> 抽出テキスト
· · · ·

こうした措置の緩和を受け、7月上旬から中旬にかけて、ナイロビをはじめとする都市に住む人びとが、田舎の実家へ帰省するラッシュがはじまった。主に、都市で職を失った人びと、そして、都会の狭い区画に閉じこもって学校再開の動向をうかがっていた子どもたちなどが、通常の2倍にもなる交通費をなんとかやりくりして、田舎に帰省し始めたのだ。田舎の実家では、実家の生業に従事する者、都市生活を離れ、ストレスなく人との距離を保てる日常を謳歌する者など、過ごし方はさまざまなようであった。
これらの措置の緩和が、これまでの行動抑制の苦しみから人びとを解放する、という側面は少なからずある。しかし一方で、7月下旬現在、ケニアで毎日確認される新規感染者の数は、6月下旬と比べて4~8倍程度にまで膨れ上がっており、都市間移動の解禁によって、全国の新規感染者の数は今後爆発的に増える可能性がある。これまで感染者がいなかったとされるバリンゴ郡にも、確実にコロナの感染は(公にも)届くに違いない。

· · · ·

> 表示データ
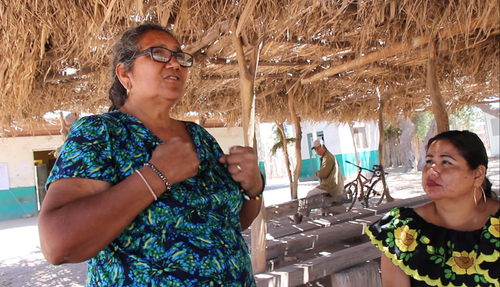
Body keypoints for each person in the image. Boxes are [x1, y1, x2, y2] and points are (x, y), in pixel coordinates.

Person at [38, 24, 264, 286]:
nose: (175, 63)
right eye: (158, 53)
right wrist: (157, 176)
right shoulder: (100, 133)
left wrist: (254, 190)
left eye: (180, 56)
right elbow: (57, 244)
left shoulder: (200, 137)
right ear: (125, 74)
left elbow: (232, 223)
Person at [366, 130, 499, 287]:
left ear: (477, 175)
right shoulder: (402, 230)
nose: (431, 170)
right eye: (429, 161)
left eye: (446, 162)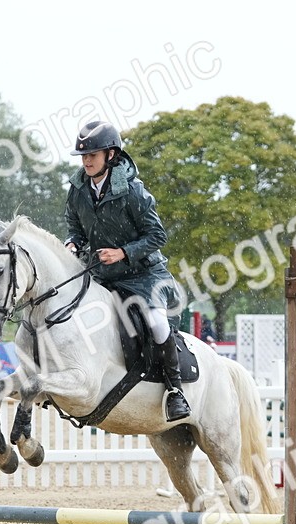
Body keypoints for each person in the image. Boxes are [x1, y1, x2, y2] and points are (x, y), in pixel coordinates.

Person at [63, 120, 190, 422]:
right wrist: (71, 243)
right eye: (84, 155)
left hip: (143, 275)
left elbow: (157, 236)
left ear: (111, 155)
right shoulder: (78, 190)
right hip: (104, 276)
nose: (87, 160)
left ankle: (175, 391)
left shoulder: (133, 191)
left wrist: (123, 253)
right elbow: (75, 228)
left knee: (157, 322)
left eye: (93, 154)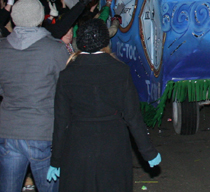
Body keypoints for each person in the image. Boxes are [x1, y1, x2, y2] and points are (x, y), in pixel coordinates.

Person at [48, 19, 160, 191]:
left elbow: (61, 121)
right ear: (105, 41)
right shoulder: (120, 70)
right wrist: (148, 151)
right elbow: (133, 116)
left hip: (79, 145)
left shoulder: (67, 74)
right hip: (113, 144)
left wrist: (56, 159)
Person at [0, 0, 70, 192]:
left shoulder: (1, 48)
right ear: (41, 18)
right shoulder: (55, 49)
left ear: (14, 18)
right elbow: (67, 89)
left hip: (9, 131)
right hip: (43, 131)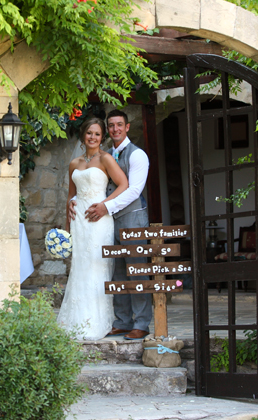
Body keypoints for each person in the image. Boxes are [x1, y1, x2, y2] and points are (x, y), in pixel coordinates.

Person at [69, 109, 151, 340]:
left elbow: (134, 189)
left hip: (132, 218)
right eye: (111, 125)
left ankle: (142, 323)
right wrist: (75, 201)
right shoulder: (107, 154)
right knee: (118, 272)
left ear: (127, 127)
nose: (115, 129)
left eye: (119, 125)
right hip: (106, 222)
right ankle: (123, 321)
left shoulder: (137, 155)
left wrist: (106, 207)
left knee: (136, 270)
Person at [57, 117, 128, 340]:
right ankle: (75, 320)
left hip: (99, 219)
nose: (93, 137)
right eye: (89, 133)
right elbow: (71, 195)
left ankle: (97, 321)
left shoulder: (106, 158)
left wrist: (105, 205)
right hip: (79, 221)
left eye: (97, 134)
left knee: (97, 266)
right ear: (83, 135)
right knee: (80, 266)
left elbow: (124, 184)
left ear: (102, 137)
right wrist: (68, 220)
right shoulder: (74, 164)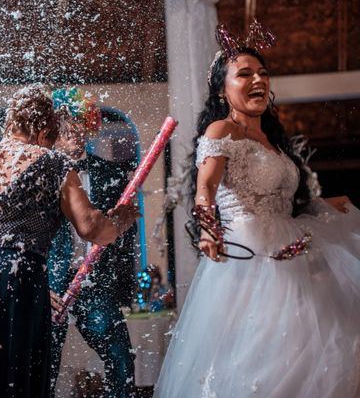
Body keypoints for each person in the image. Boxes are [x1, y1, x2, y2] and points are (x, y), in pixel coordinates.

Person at [154, 27, 360, 397]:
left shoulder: (273, 141)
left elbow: (285, 202)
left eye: (263, 73)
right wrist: (207, 229)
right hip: (251, 256)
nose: (258, 79)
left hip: (293, 245)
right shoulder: (222, 130)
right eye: (245, 73)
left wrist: (321, 205)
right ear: (222, 90)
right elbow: (205, 189)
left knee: (322, 346)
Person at [0, 84, 138, 398]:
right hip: (17, 282)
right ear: (47, 129)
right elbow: (91, 228)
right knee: (13, 374)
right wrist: (121, 220)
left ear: (8, 123)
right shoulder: (55, 165)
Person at [48, 88, 137, 398]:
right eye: (63, 126)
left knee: (121, 359)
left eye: (77, 123)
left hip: (96, 282)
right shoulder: (40, 174)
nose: (72, 131)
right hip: (49, 285)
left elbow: (123, 233)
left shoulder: (111, 173)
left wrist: (125, 285)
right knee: (42, 366)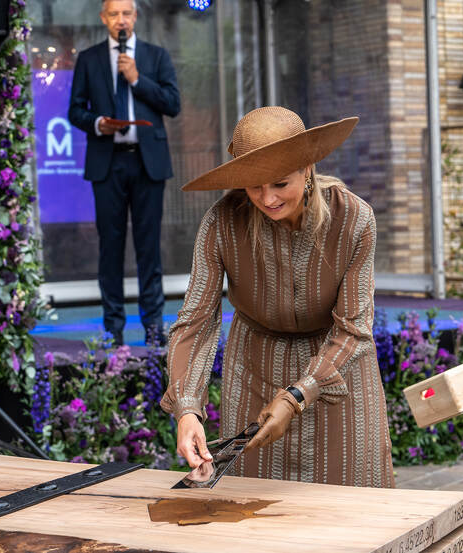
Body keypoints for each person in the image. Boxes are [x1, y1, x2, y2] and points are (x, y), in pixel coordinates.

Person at [160, 106, 395, 488]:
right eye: (255, 186)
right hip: (254, 370)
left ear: (308, 170)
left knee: (351, 511)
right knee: (252, 508)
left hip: (338, 377)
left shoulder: (355, 220)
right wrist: (187, 409)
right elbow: (196, 320)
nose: (267, 198)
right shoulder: (222, 222)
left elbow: (354, 328)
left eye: (280, 184)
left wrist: (297, 396)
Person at [68, 0, 180, 345]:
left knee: (149, 248)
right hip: (108, 161)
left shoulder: (156, 55)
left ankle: (153, 328)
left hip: (147, 162)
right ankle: (113, 329)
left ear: (135, 17)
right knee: (110, 248)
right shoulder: (89, 59)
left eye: (126, 13)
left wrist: (136, 79)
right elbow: (75, 110)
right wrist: (97, 123)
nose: (121, 19)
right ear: (104, 19)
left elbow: (173, 104)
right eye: (114, 13)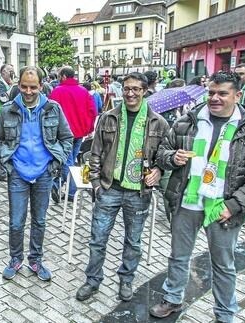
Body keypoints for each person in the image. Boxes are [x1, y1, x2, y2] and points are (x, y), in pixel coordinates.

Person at [150, 72, 245, 322]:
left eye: (222, 93)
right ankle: (173, 298)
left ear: (237, 95)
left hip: (222, 206)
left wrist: (235, 205)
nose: (215, 98)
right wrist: (172, 158)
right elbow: (162, 152)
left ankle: (225, 313)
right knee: (178, 255)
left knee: (224, 263)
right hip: (187, 200)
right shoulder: (188, 121)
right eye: (211, 92)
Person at [75, 72, 169, 302]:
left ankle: (126, 279)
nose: (130, 93)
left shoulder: (158, 122)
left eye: (136, 89)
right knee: (98, 239)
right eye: (127, 88)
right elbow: (95, 153)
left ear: (145, 91)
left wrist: (159, 171)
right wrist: (96, 184)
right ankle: (92, 280)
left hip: (138, 191)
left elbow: (164, 156)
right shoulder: (109, 118)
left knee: (133, 241)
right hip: (110, 187)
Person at [0, 66, 73, 281]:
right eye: (25, 87)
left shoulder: (53, 108)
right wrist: (5, 162)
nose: (28, 91)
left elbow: (67, 138)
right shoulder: (8, 109)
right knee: (16, 221)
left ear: (41, 86)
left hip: (44, 173)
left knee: (40, 220)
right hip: (17, 173)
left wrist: (55, 164)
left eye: (33, 87)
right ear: (19, 85)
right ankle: (15, 258)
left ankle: (35, 260)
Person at [49, 66, 97, 202]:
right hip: (79, 132)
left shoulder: (58, 91)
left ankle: (71, 190)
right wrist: (88, 129)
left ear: (63, 76)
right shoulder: (83, 91)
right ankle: (57, 184)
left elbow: (50, 112)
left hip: (63, 133)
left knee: (67, 162)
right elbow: (93, 111)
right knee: (71, 160)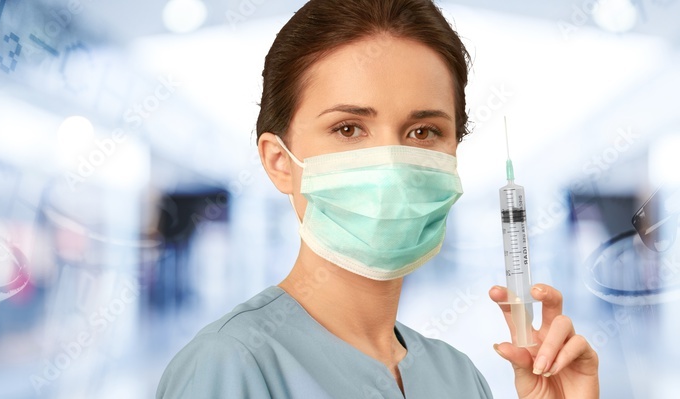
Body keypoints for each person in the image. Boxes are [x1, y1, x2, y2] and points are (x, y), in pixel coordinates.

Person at [156, 0, 599, 397]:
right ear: (280, 162)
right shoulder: (228, 365)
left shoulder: (459, 377)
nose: (391, 164)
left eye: (423, 132)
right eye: (348, 128)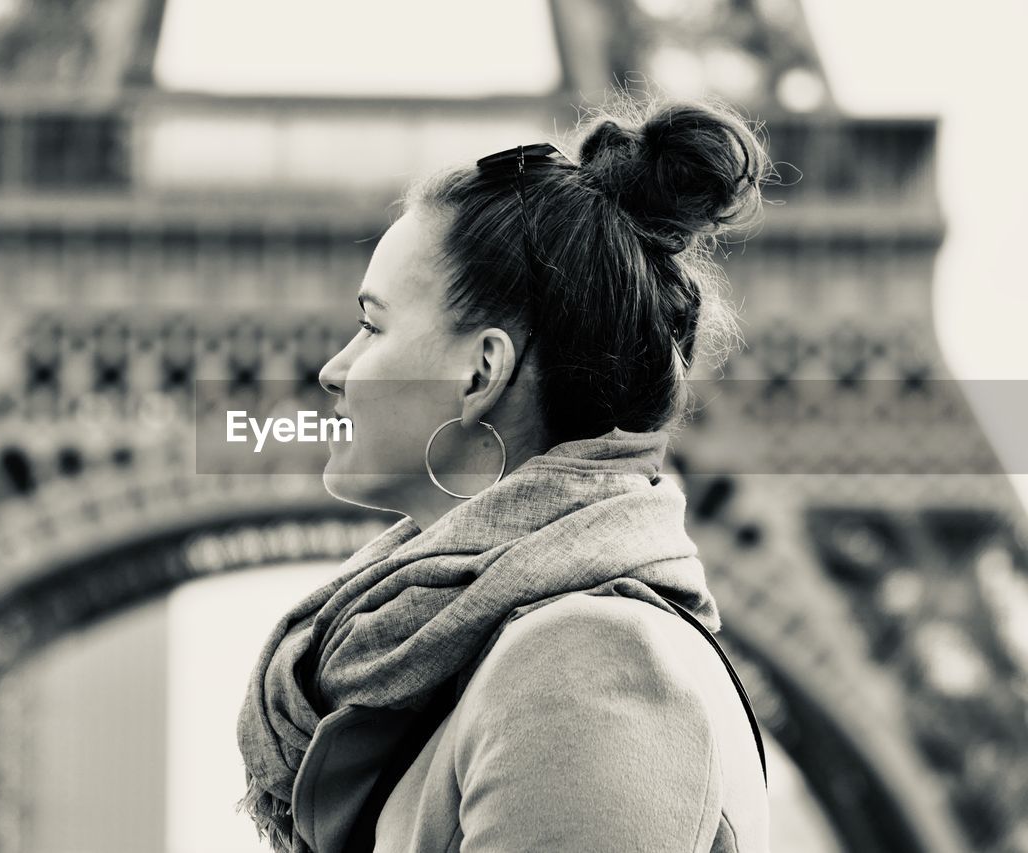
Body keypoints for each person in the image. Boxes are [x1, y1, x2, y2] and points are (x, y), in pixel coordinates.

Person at [236, 94, 772, 853]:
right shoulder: (478, 656)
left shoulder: (587, 661)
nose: (333, 370)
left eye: (371, 325)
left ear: (480, 370)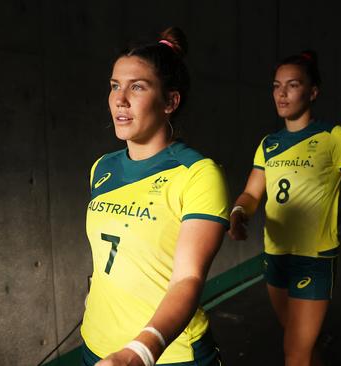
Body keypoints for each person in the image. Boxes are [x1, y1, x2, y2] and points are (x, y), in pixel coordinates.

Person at [228, 50, 341, 366]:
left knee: (294, 353)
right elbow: (252, 194)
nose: (282, 93)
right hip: (276, 255)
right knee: (302, 346)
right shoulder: (269, 144)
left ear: (313, 92)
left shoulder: (335, 138)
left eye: (292, 85)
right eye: (276, 85)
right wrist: (239, 213)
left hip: (314, 258)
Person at [81, 27, 229, 366]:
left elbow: (188, 278)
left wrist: (140, 352)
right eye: (115, 86)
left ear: (170, 102)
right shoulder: (101, 168)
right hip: (97, 347)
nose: (120, 98)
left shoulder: (198, 174)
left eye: (137, 87)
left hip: (163, 355)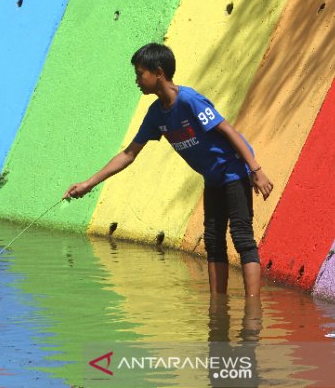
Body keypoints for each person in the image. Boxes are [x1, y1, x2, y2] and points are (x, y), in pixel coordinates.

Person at [63, 43, 273, 297]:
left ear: (158, 72)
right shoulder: (156, 115)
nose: (137, 80)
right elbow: (129, 154)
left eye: (140, 73)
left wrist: (256, 170)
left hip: (234, 171)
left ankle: (253, 308)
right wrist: (89, 183)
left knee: (242, 237)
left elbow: (227, 130)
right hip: (212, 178)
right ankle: (217, 307)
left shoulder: (189, 101)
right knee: (213, 241)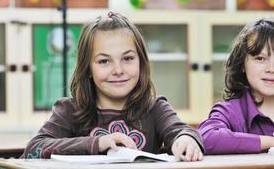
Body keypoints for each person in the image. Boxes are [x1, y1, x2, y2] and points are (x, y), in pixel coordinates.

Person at [21, 11, 204, 161]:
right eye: (104, 61)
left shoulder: (155, 107)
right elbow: (33, 149)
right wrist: (97, 143)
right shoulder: (69, 109)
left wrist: (186, 139)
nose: (118, 70)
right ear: (88, 68)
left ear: (141, 62)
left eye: (128, 58)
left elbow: (182, 131)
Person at [198, 17, 274, 154]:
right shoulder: (231, 111)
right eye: (260, 58)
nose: (271, 69)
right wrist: (270, 142)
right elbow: (207, 138)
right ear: (242, 64)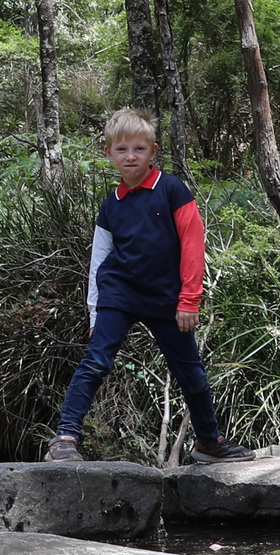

· · · ·

> 課題文
抽出テキストの「こうした措置の緩和を受け、7」から「は(公にも)届くに違いない。」までをすべて、一字も変えずに出力してください。 データは抽出テキストとは関係がありません。

> 解答
こうした措置の緩和を受け、7月上旬から中旬にかけて、ナイロビをはじめとする都市に住む人びとが、田舎の実家へ帰省するラッシュがはじまった。主に、都市で職を失った人びと、そして、都会の狭い区画に閉じこもって学校再開の動向をうかがっていた子どもたちなどが、通常の2倍にもなる交通費をなんとかやりくりして、田舎に帰省し始めたのだ。田舎の実家では、実家の生業に従事する者、都市生活を離れ、ストレスなく人との距離を保てる日常を謳歌する者など、過ごし方はさまざまなようであった。
これらの措置の緩和が、これまでの行動抑制の苦しみから人びとを解放する、という側面は少なからずある。しかし一方で、7月下旬現在、ケニアで毎日確認される新規感染者の数は、6月下旬と比べて4~8倍程度にまで膨れ上がっており、都市間移動の解禁によって、全国の新規感染者の数は今後爆発的に増える可能性がある。これまで感染者がいなかったとされるバリンゴ郡にも、確実にコロナの感染は(公にも)届くに違いない。